Reproduce exactly the lines of the material beneath, from the line that contains "sos, Jake Ridgley: 1.44 -> 1.34" to the line that contains "score, James Cotgrave: 3 -> 2", both included, and no other lines.
START AVAILABLE DATA
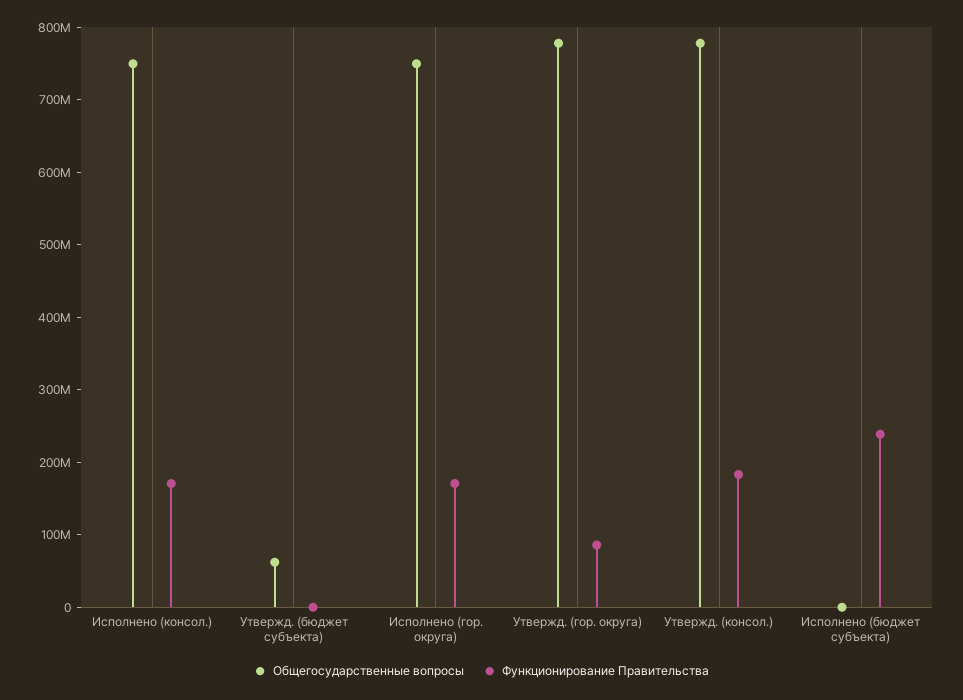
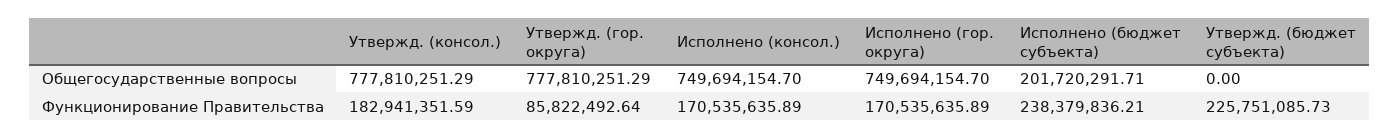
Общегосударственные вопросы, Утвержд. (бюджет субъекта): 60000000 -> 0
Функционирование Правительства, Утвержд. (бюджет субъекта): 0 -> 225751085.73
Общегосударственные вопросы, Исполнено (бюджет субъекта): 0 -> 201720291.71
END AVAILABLE DATA
START AVAILABLE DATA
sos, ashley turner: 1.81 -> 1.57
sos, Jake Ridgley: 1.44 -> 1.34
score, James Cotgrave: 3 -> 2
END AVAILABLE DATA
TASK OUTPUT -
sos, Jake Ridgley: 1.44 -> 1.34
score, James Cotgrave: 3 -> 2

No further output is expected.